:: EXERCISE DIRECTIONS ::
Repeat the records exactly. Leave out the pictures.

/---

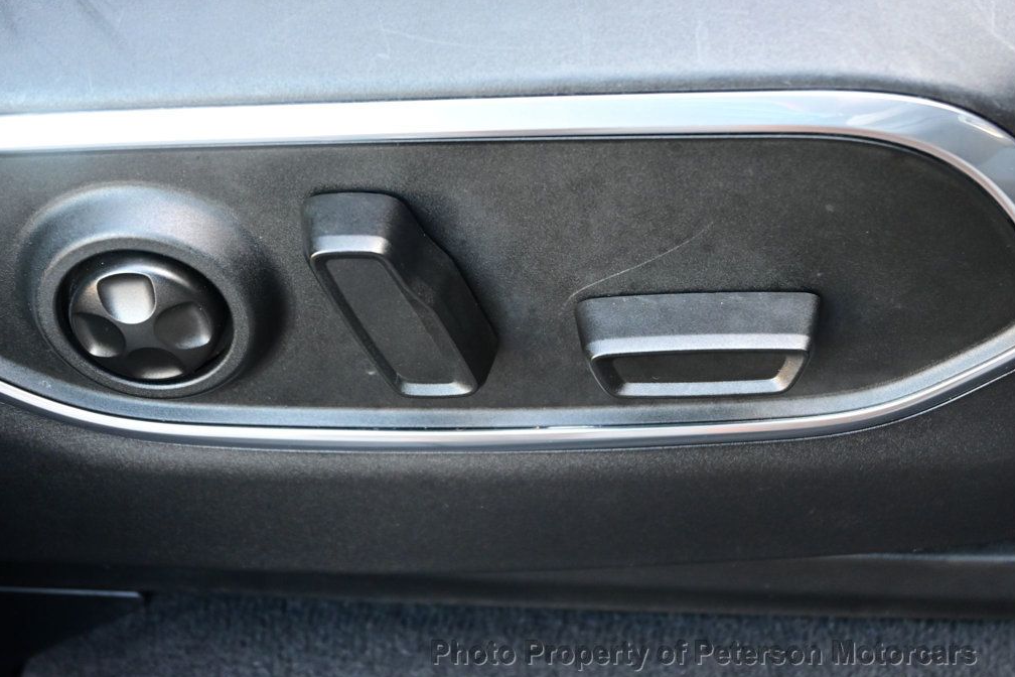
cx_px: 514
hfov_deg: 31.4
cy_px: 340
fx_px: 1804
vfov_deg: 21.2
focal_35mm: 64
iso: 2000
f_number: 5.6
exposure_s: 1/60
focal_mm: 42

\---

:: SOLUTION FOR THIS TASK ::
cx_px: 514
hfov_deg: 31.4
cy_px: 340
fx_px: 1804
vfov_deg: 21.2
focal_35mm: 64
iso: 2000
f_number: 5.6
exposure_s: 1/60
focal_mm: 42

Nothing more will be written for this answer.